Русский интеллигент в Российской империи

М. Гершензон

Русский интеллигент — это, прежде всего, человек, с юных лет жи­вущий вне себя, в буквальном смысле слова, т. е. признающий единственно достойным объектом своего интереса и участия нечто ле­жащее вне его личности — народ, общество, государство. Нигде в мире общественное мнение не властвует так деспотически, как у нас, а наше общественное мнение уже три четверти века неподвиж­но зиждется на признании этого верховного принципа: думать о своей личности — эгоизм, непристойность; настоящий человек лишь тот, кто думает об общественном, интересуется вопросами об­щественности, работает на пользу общую.

Число интеллигентов, практически осуществлявших эту про­грамму, и у нас, разумеется, было ничтожно, но святость знамени признавали все, и кто не делал, тот все-таки платонически призна­вал единственно спасающим это делание и тем уже совершенно ос­вобождался от необходимости делать что-нибудь другое, так что этот принцип, превращавшийся у настоящих делателей в их лич­ную веру и тем действительно спасавший их, для всей остальной ог­ромной массы интеллигентов являлся источником великого раз­врата, оправдывая в их глазах фактическое отсутствие в их жизни всякого идеалистического делания.

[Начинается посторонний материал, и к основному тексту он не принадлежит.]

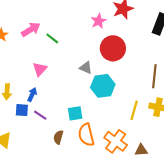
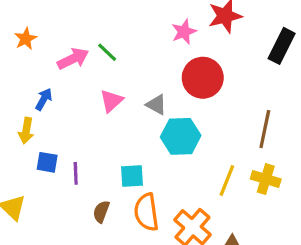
pink arrow: (31, 29) -> (73, 59), moved
pink triangle: (40, 69) -> (111, 101), moved
blue arrow: (32, 94) -> (44, 99), moved
purple line: (40, 115) -> (76, 173), turned 48

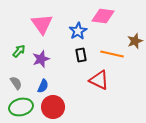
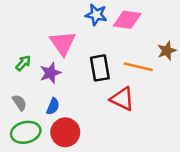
pink triangle: (42, 24) -> (63, 43), moved
blue star: (78, 31) -> (96, 15), moved, turned -30
black rectangle: (81, 55) -> (100, 68), size x1.5

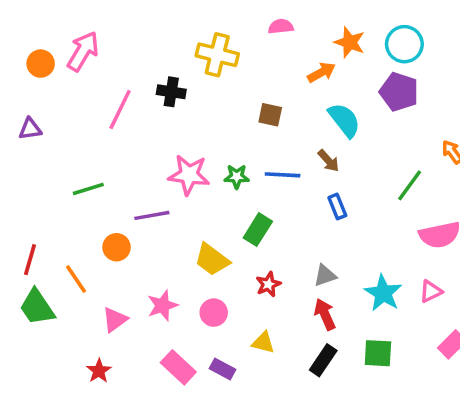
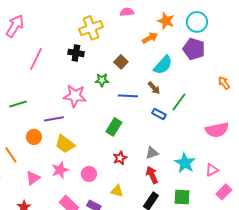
yellow cross: (217, 55) -> (91, 28), turned -35
black cross: (171, 92) -> (76, 53), moved
brown square: (270, 115) -> (121, 62), turned 32
cyan semicircle: (344, 120) -> (163, 65), turned 80
green star: (237, 177) -> (102, 80), moved
green line: (410, 185) -> (179, 102), moved
blue rectangle: (337, 207) -> (159, 114), turned -40
yellow trapezoid: (212, 260) -> (65, 144), moved
pink triangle: (431, 291) -> (212, 170), moved

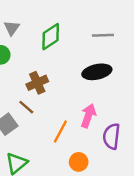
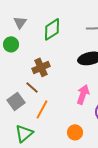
orange line: (60, 132) -> (42, 109), moved

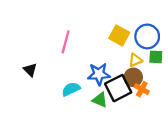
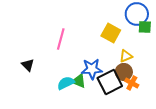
blue circle: (147, 36) -> (137, 14), moved
green square: (156, 57) -> (145, 27), moved
green triangle: (100, 100) -> (79, 81), moved

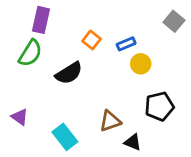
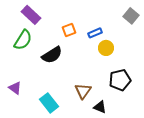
purple rectangle: (41, 20) -> (31, 15), turned -60
orange square: (92, 40) -> (69, 30), turned 32
brown triangle: (110, 121) -> (83, 91), turned -36

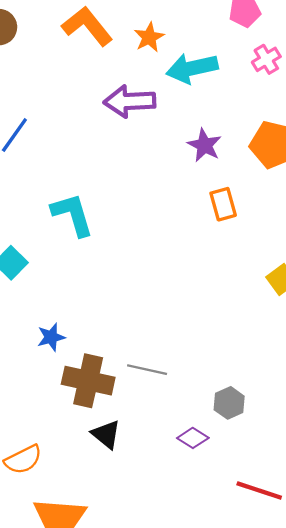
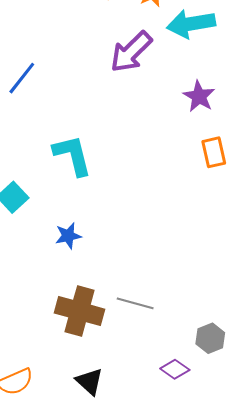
purple arrow: (130, 101) -> (131, 52), turned -45
blue star: (51, 337) -> (68, 236), moved
black triangle: (106, 434) -> (89, 381), moved

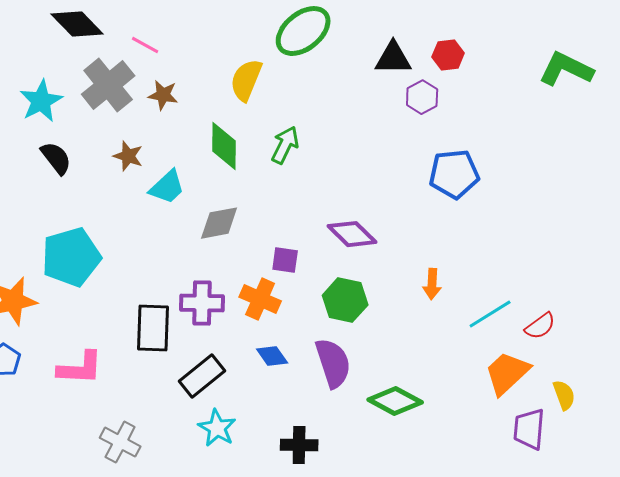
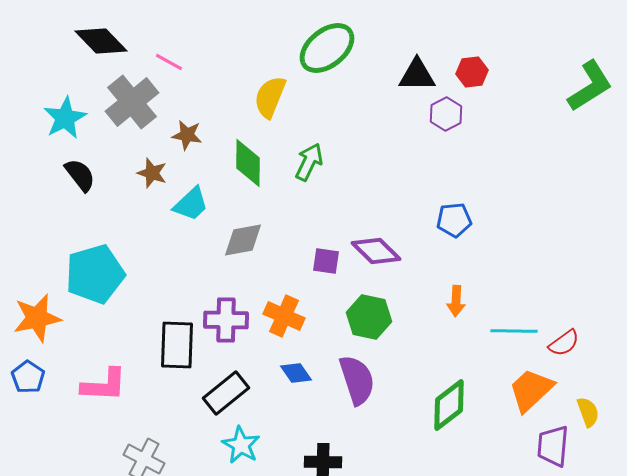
green L-shape: (566, 69) -> (590, 86), turned 122
brown star: (163, 95) -> (187, 135), moved
blue pentagon: (454, 174) -> (454, 220), moved, size x0.7
purple square: (285, 260) -> (326, 261), moved
cyan line: (490, 314) -> (514, 331), turned 33
green diamond: (395, 401) -> (449, 405), moved, turned -66

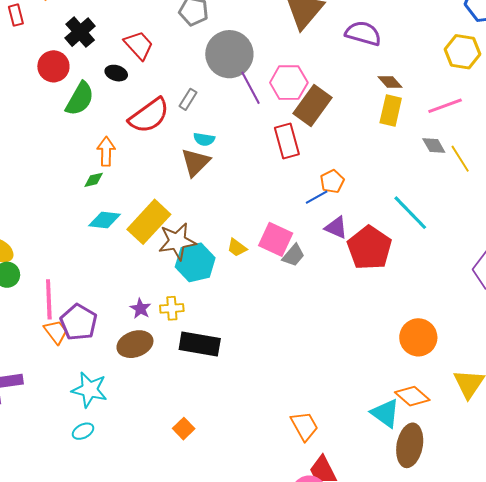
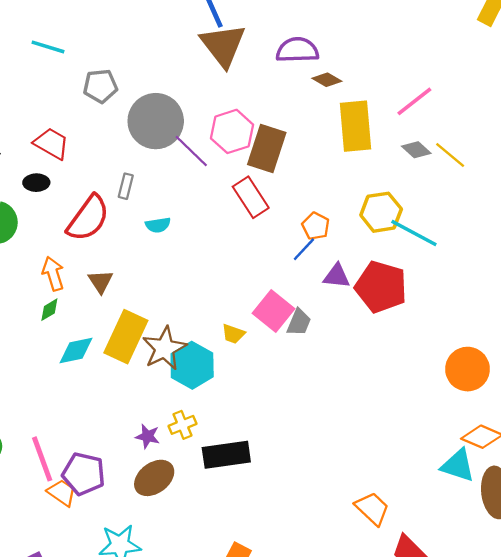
yellow hexagon: (463, 52) -> (381, 212), moved
brown diamond: (390, 82) -> (327, 80), moved
yellow rectangle: (391, 110) -> (356, 126), size x1.4
brown triangle: (195, 162) -> (101, 281), moved, size x0.7
pink square: (276, 239) -> (273, 311), turned 32

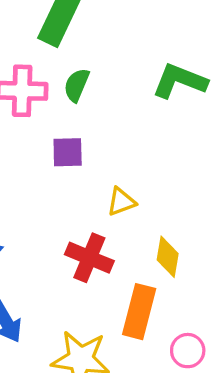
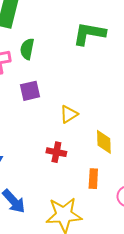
red cross: (89, 258) -> (56, 152), size x0.7
orange rectangle: (139, 312) -> (93, 179), size x0.6

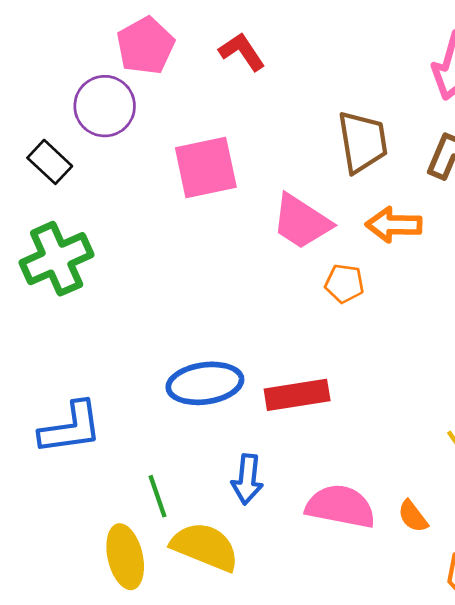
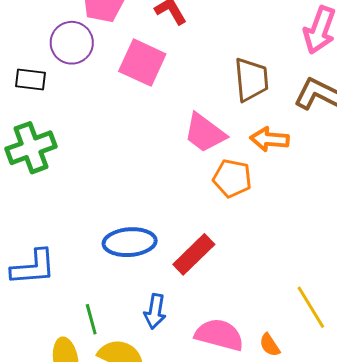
black rectangle: (50, 162) -> (31, 79), turned -40
pink square: (206, 168) -> (142, 63), moved, turned 33
orange pentagon: (344, 284) -> (232, 178), size x1.4
red rectangle: (297, 395) -> (194, 254), turned -39

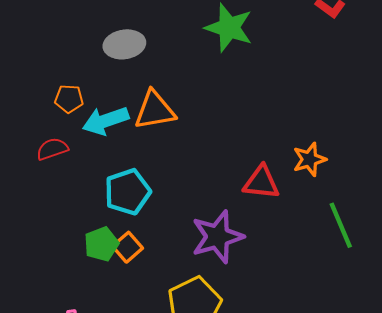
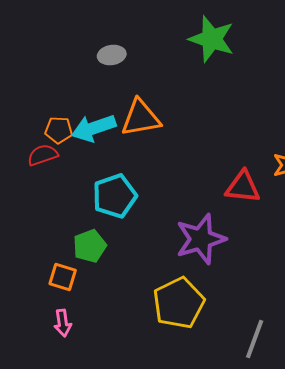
gray ellipse: (124, 44) -> (112, 55), size x0.7
orange pentagon: (69, 99) -> (59, 130), moved
orange square: (128, 247) -> (63, 277), moved, turned -32

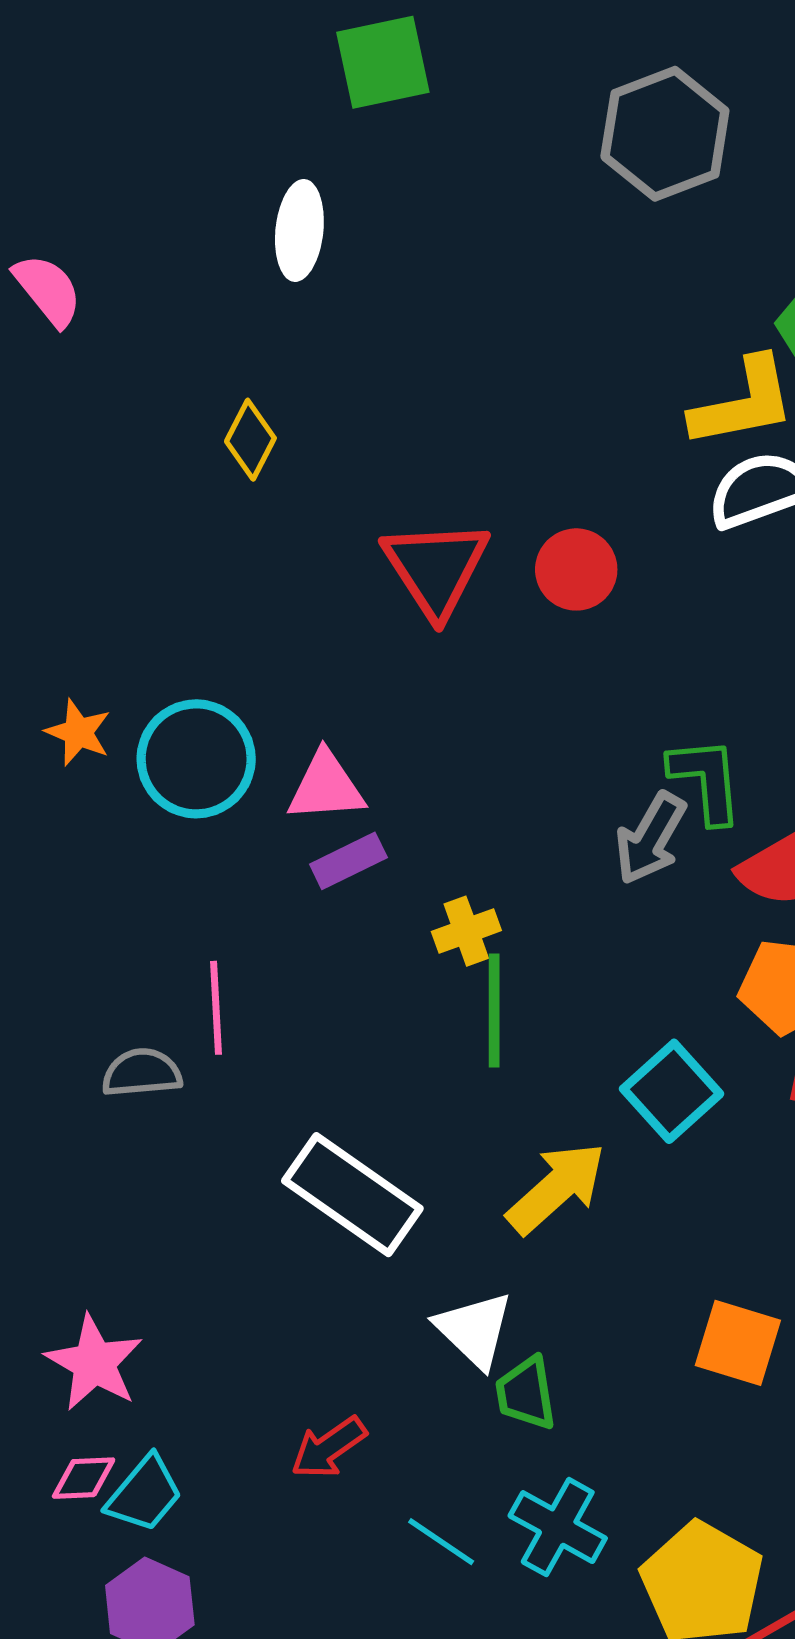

<…> И оттого неизбежно было все, что случилось, а случилось то, что жизнь русского интеллигента — личная, семейная, общест­венная — безобразна и непоследовательна, а сознание лишено су­щественности и силы.

<…> В целом интеллигентский быт ужасен, подлинная мерзость запустения: ни малейшей дисциплины, ни малейшей последова­тельности даже во внешнем; день уходит неизвестно на что, сегодня так, а завтра, по вдохновению, все вверх ногами; праздность, неря­шливость, гомерическая неаккуратность в личной жизни, наивная недобросовестность в работе, в общественных делах необузданная склонность к деспотизму и совершенное отсутствие уважения к чужой личности, перед властью — то гордый вызов, то покладливость — не коллективная, я не о ней говорю, — а личная.

<…> Этот внутренний распад личности был до такой степени противоестествен, так угнетала беспорядочность и грубость собст­венного быта, не руководимого сознанием, так изнурялся самый ум вечным раздражением отвлеченно-нравственной мысли, что чело­век не мог оставаться здоровым.

И действительно, средний интеллигент, не опьяненный актив­ной политической деятельностью, чувствовал себя с каждым годом все больнее. Уже в половине восьмидесятых годов ему жилось очень плохо; в длинной веренице интеллигентских типов, зарисованных таким тонким наблюдателем, как Чехов, едва ли найдется пять-шесть нормальных человек.

Наша интеллигенция на девять десятых поражена неврастенией; между нами почти нет здоровых людей, — все желчные, угрюмые, беспокойные лица, искаженные какой-то тайной неудовлетворен­ностью; все недовольны, не то озлоблены, не то огорчены. То сов­падение профессии с врожденными свойствами личности, которое делает работу плодотворной и дает удовлетворение человеку, для нас невозможно, потому что оно осуществляется только тогда, ког­да личность выражена в сознании; и стоят люди на самых святых местах, проклиная каждый свое постылое место, и работают нехо­тя, кое-как.

Мы заражаем друг друга желчностью и сумели до такой степени насытить, кажется, самую атмосферу нашим неврастеническим от­ношением к жизни, что свежий человек — например, те из нас, кто долго жил за границей, — на первых порах задыхается, попав в на­шу среду.

Творческое самосознание // В кн.: Вехи. Из глубины. М., 1991. С. 73-74, 82, 90-91.